Monday, August 18, 2014

On Writing #37 : M.A.C. Farrant



Eternity Delayed
M.A.C. Farrant

It’s a different story this year.  You don’t run away from it.  You arrive on time for your annual deviation from the norm.  You are ready. 
           You have trained in the uses of the dream-catcher, as did Joseph Cornell.  But it’s taking a lot out of you.  It’s like being boxed with a stuffed canary, an hourglass, a piece of string, and a blue egg.  The air’s so rare.  Outside chatter has ceased to exist.      
          Even so, you are still basically an awkward kid.  Your visits to the desk are often noxious though, now and then, weak good-will flows your way.  Clichés and money arrive unbidden.  This is health!
            Your only worry is whether or not your characters will show up for duty.  They seldom do.  You’ll be their stand-in again.
           Your only hope is that the word police will keep mountains from falling on your vigilance.  That people will think of champagne and Liza Minnelli when they read you.


M.A.C. Farrant is the author of over a dozen works of fiction, non-fiction, and memoir, including The Strange Truth About Us – A Novel of Absence, which was selected as a Globe & Mail Best Book for 2012, and the just released, The World Afloat- Miniatures, both from Talonbooks.  Her play, My Turquoise Years premiered with the Arts Club Theatre of Vancouver in 2013.  She writes reviews for the Vancouver Sun and the Globe & Mail.

She has taught writing at the University of Victoria, the Victoria School of Writing, the Banff Centre for the Arts, and was Writer-In-Residence at Macquarie University, Sydney Australia.

Monday, August 04, 2014

On Writing #36 : Gil McElroy




Building a Background
Gil McElroy

A

A normal reading of words offers, at best, timid glances down Newtonian successions of corridors. The cause-and-effect of letters and newspapers following  one upon the other is an idea devoted to reproduction (or to what exclamations really look like).

Handfuls of order are measured in such a way. We want a custodian, a hired perspective, lbs. of absolute and everlasting solidity. (Resilience is indeed considered a perfectly reasonable way to total ruin.)

In a place so organized, the container of traditional questions, answers, and achievements daily exemplified by names comes to seem incontrovertible.

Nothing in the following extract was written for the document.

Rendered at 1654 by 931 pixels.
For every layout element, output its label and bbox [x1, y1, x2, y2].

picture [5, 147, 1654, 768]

But the membrane of metaphor is permeable. First of all, one must fit.

B

The present grammar has rocking chair meanings. The little maelstroms of poems wrinkle of conversation and the humpty-dumpty of things. Entire utterances devour the smaller things that move (the mere sensations of language, the unpointed vowels, the asylums of syllables...), swallowing each pregnant bulge of creatures.

This world is new and unalloyed, but in any geometry something is always given.

Here, it is in a diminishing that readers, all with parallax, have the anatomy to attack: a cone, the base of which is given to the more widely used dimensions, the apex a point somewhere sudden and intrusive amongst the very basic clumps correlated outside of the teeth* , letters typically and tightly buttoned by words.

C

Raw and quivering to the touch, these comparisons (so made) are invented in a manner I can only describe with all the inadequacy that words, sailing down without context, can imply: we write, posturing some arguable ideas; we read, embodying an upright condition.

We have these definitions retained in parallel, but we have the accidental in common (the same water of escape).

A stone can dive no deeper.



*Though the palate brings us their names.


Gil McElroy is a poet, visual artist, independent curator, and critic living in the village of Colborne, Ontario. He provided the introduction to Ground Rules: the best of the second decade of above/ground press, 2003-2013 (2013).